- Job -
Please retype the data in full, exactly as given.
START Material to process
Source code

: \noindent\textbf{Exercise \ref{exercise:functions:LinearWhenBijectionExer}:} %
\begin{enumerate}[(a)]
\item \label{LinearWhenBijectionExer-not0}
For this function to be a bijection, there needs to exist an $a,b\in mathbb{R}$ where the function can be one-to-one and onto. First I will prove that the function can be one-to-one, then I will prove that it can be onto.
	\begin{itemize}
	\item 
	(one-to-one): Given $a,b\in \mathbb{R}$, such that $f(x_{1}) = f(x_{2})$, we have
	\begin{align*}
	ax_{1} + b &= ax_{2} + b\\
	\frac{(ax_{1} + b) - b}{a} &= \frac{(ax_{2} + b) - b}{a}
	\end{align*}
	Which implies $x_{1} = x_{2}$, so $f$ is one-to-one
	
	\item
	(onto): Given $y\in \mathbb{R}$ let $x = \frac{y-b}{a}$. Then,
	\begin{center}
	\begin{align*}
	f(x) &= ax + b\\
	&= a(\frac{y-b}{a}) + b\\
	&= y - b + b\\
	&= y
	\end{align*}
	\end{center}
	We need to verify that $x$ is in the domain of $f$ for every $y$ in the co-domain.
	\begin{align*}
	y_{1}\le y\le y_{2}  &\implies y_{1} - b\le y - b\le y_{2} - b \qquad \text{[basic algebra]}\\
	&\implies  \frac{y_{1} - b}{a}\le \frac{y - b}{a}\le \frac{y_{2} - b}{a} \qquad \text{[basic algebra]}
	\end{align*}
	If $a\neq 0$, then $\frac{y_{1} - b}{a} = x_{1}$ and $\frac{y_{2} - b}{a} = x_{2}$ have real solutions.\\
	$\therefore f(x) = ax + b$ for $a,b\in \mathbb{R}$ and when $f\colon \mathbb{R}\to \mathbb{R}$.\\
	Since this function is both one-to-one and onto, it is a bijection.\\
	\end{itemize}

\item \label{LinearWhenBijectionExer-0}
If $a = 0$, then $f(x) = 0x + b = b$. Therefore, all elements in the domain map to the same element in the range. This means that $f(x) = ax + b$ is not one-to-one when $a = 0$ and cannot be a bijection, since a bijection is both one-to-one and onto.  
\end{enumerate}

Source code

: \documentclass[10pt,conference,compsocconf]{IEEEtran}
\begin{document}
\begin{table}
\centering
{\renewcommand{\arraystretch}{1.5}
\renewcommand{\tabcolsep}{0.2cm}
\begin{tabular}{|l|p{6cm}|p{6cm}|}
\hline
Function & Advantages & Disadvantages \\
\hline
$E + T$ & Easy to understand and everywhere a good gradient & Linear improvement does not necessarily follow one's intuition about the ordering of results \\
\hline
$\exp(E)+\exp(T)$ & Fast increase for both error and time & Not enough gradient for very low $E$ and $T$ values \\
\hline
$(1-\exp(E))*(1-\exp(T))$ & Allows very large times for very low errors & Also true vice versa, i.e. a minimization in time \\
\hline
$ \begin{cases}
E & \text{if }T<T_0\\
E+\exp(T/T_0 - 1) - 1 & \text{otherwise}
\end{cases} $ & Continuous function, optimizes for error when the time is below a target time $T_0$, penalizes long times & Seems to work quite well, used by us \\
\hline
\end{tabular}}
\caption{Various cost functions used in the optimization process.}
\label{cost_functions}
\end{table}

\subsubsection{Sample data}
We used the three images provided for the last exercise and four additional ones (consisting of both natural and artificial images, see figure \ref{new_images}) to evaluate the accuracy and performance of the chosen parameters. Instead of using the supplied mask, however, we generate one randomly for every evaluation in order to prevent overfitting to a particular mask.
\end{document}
END Material to process
- Solved exercise -
Source code

: \noindent\textbf{Exercise \ref{exercise:functions:LinearWhenBijectionExer}:} %
\begin{enumerate}[(a)]
\item \label{LinearWhenBijectionExer-not0}
For this function to be a bijection, there needs to exist an $a,b\in mathbb{R}$ where the function can be one-to-one and onto. First I will prove that the function can be one-to-one, then I will prove that it can be onto.
	\begin{itemize}
	\item 
	(one-to-one): Given $a,b\in \mathbb{R}$, such that $f(x_{1}) = f(x_{2})$, we have
	\begin{align*}
	ax_{1} + b &= ax_{2} + b\\
	\frac{(ax_{1} + b) - b}{a} &= \frac{(ax_{2} + b) - b}{a}
	\end{align*}
	Which implies $x_{1} = x_{2}$, so $f$ is one-to-one
	
	\item
	(onto): Given $y\in \mathbb{R}$ let $x = \frac{y-b}{a}$. Then,
	\begin{center}
	\begin{align*}
	f(x) &= ax + b\\
	&= a(\frac{y-b}{a}) + b\\
	&= y - b + b\\
	&= y
	\end{align*}
	\end{center}
	We need to verify that $x$ is in the domain of $f$ for every $y$ in the co-domain.
	\begin{align*}
	y_{1}\le y\le y_{2}  &\implies y_{1} - b\le y - b\le y_{2} - b \qquad \text{[basic algebra]}\\
	&\implies  \frac{y_{1} - b}{a}\le \frac{y - b}{a}\le \frac{y_{2} - b}{a} \qquad \text{[basic algebra]}
	\end{align*}
	If $a\neq 0$, then $\frac{y_{1} - b}{a} = x_{1}$ and $\frac{y_{2} - b}{a} = x_{2}$ have real solutions.\\
	$\therefore f(x) = ax + b$ for $a,b\in \mathbb{R}$ and when $f\colon \mathbb{R}\to \mathbb{R}$.\\
	Since this function is both one-to-one and onto, it is a bijection.\\
	\end{itemize}

\item \label{LinearWhenBijectionExer-0}
If $a = 0$, then $f(x) = 0x + b = b$. Therefore, all elements in the domain map to the same element in the range. This means that $f(x) = ax + b$ is not one-to-one when $a = 0$ and cannot be a bijection, since a bijection is both one-to-one and onto.  
\end{enumerate}

Source code

: \documentclass[10pt,conference,compsocconf]{IEEEtran}
\begin{document}
\begin{table}
\centering
{\renewcommand{\arraystretch}{1.5}
\renewcommand{\tabcolsep}{0.2cm}
\begin{tabular}{|l|p{6cm}|p{6cm}|}
\hline
Function & Advantages & Disadvantages \\
\hline
$E + T$ & Easy to understand and everywhere a good gradient & Linear improvement does not necessarily follow one's intuition about the ordering of results \\
\hline
$\exp(E)+\exp(T)$ & Fast increase for both error and time & Not enough gradient for very low $E$ and $T$ values \\
\hline
$(1-\exp(E))*(1-\exp(T))$ & Allows very large times for very low errors & Also true vice versa, i.e. a minimization in time \\
\hline
$ \begin{cases}
E & \text{if }T<T_0\\
E+\exp(T/T_0 - 1) - 1 & \text{otherwise}
\end{cases} $ & Continuous function, optimizes for error when the time is below a target time $T_0$, penalizes long times & Seems to work quite well, used by us \\
\hline
\end{tabular}}
\caption{Various cost functions used in the optimization process.}
\label{cost_functions}
\end{table}

\subsubsection{Sample data}
We used the three images provided for the last exercise and four additional ones (consisting of both natural and artificial images, see figure \ref{new_images}) to evaluate the accuracy and performance of the chosen parameters. Instead of using the supplied mask, however, we generate one randomly for every evaluation in order to prevent overfitting to a particular mask.
\end{document}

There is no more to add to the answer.